Penasehat Artherapy Center Widyatama dan Ketua Dewan Penasehat CIDCO, Anne Nurfarina menerangkan, art therapy merupakan sebuah peluang, karena memiliki fleksibilitas tinggi yang mengusung kemampuan fitrah seorang disabilitas.
“Contoh di kita adalah autistik, karena mereka memiliki hambatan di komunikasi. Kami menggunakan metode membangun respon komunikasi agar terjadi interaksi, lalu kami memberikan pengetahuan untuk mengubah stigma bahwa kecerdasan itu bukan hanya jago matematika,” jelas Anne.
Anne tak menyangkal, saat konsep ini dilempar ke publik, pihaknya dianggap mengeksploitasi kaum disabilitas. Padahal, dia menekankan, konsep yang ditawarkan pihaknya bisa menjadikan mereka mandiri secara finansial. Apalagi, pihaknya pun mengajarkan sistem manajemen keuangan sederhana dan mudah dipahami.
“Ini konsep yang harus segera diwujudkan, tapi utamanya harus diterima oleh industri.
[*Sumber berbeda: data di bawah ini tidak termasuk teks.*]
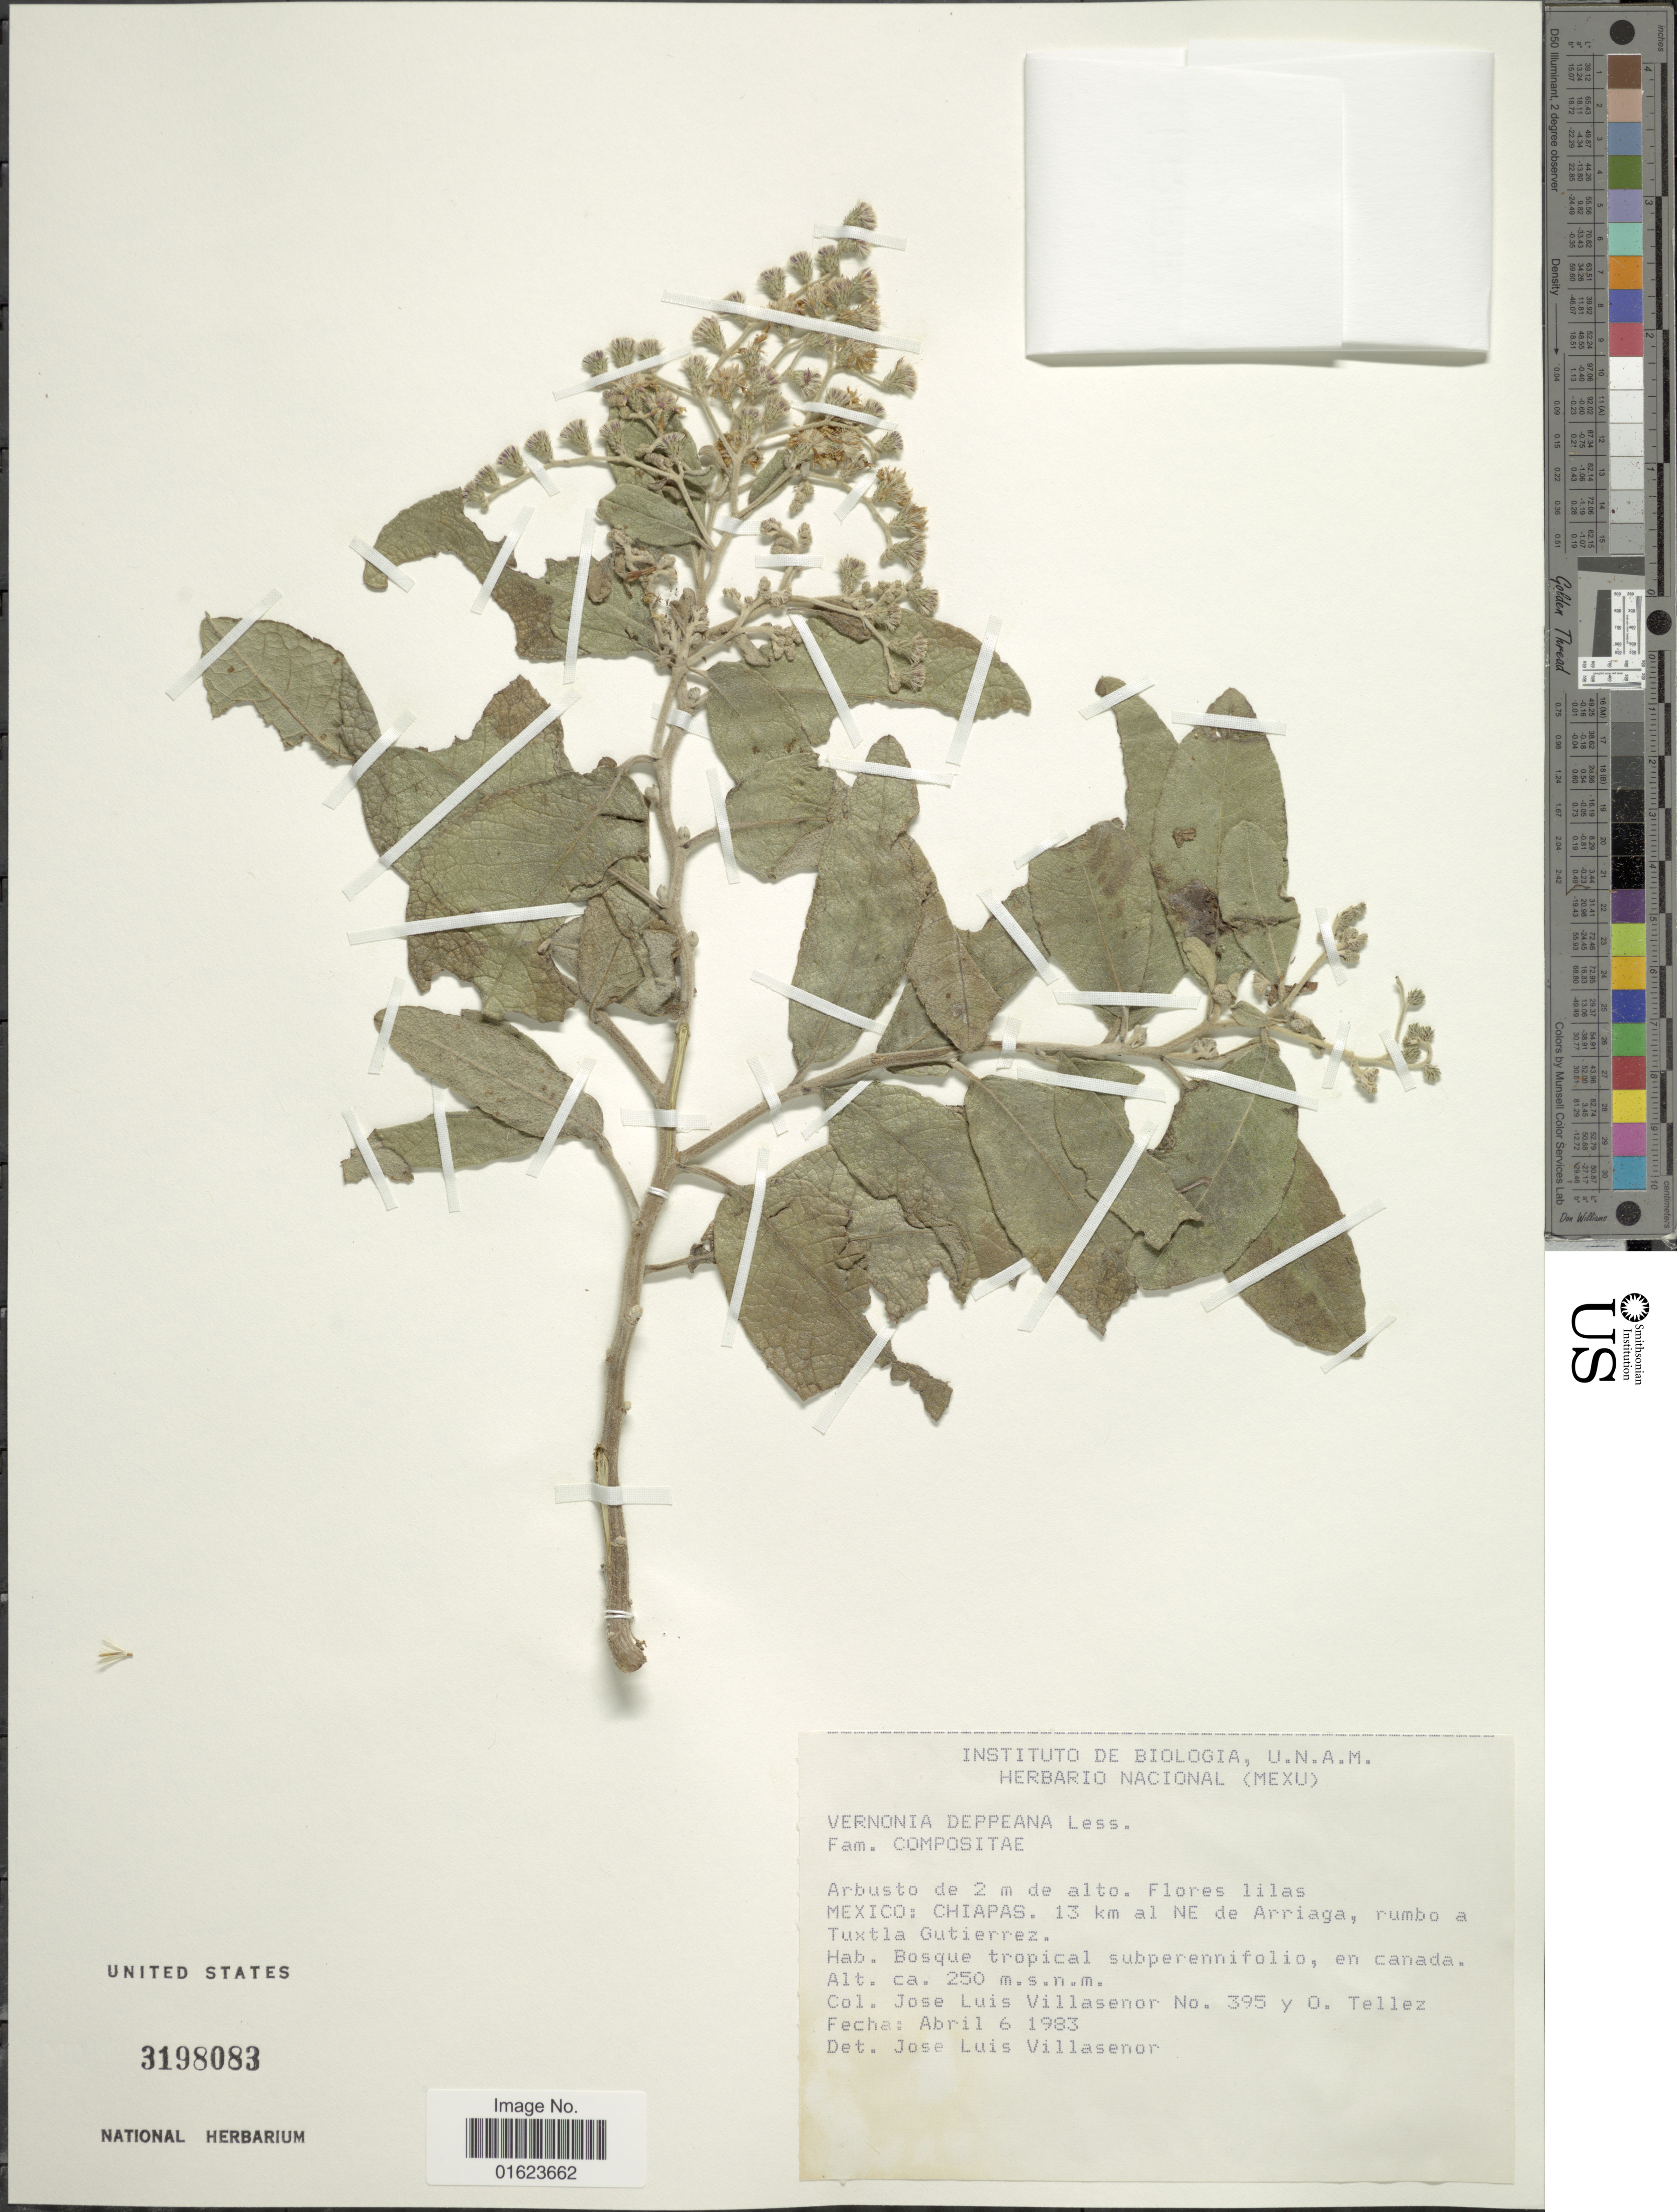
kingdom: Plantae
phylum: Tracheophyta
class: Magnoliopsida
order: Asterales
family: Asteraceae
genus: Vernonanthura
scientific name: Vernonanthura deppeana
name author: (Less.) H. Rob.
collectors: J. L. Villasenor & O. Tellez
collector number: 395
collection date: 1983-04-06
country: Mexico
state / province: Chiapas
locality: Mexico, Chiapas. 13 km al NE de Arriagam rumbo a Tuxtla Gutierrez.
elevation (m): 250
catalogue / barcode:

Mudah-mudahan menjadi program berkelanjutan, dan berkolaborasi dengan seluruh pemangku kepentingan lain,” kata Anne.
Sementara itu, Sri Juniati, Ketua Pembina Yayasan Widyatama, mengaku, penandatanganan hari ini merupakan momen yang telah ditunggu sejak lama, yakni keterlibatan pemerintah dalam hal ini Kementerian Sosial. Pasalnya, penanganan masalah sosial tak bisa dilakukan sendirian, baik orangtua, komunitas, hingga akademisi, namun perlu dukungan kuat dari pembuat kebijakan.
“Hadirnya Dirjen Rehabilitasi Sosial Kementerian Sosial memertegas tidak hanya kehadiran fisik, tapi keberlanjutan untuk sekarang dan masa mendatang. Kami berharap, para penyandang disabilitas ini bisa semakin mandiri, dan menjadi inspirator bagi masyarakat luas,” ucapnya.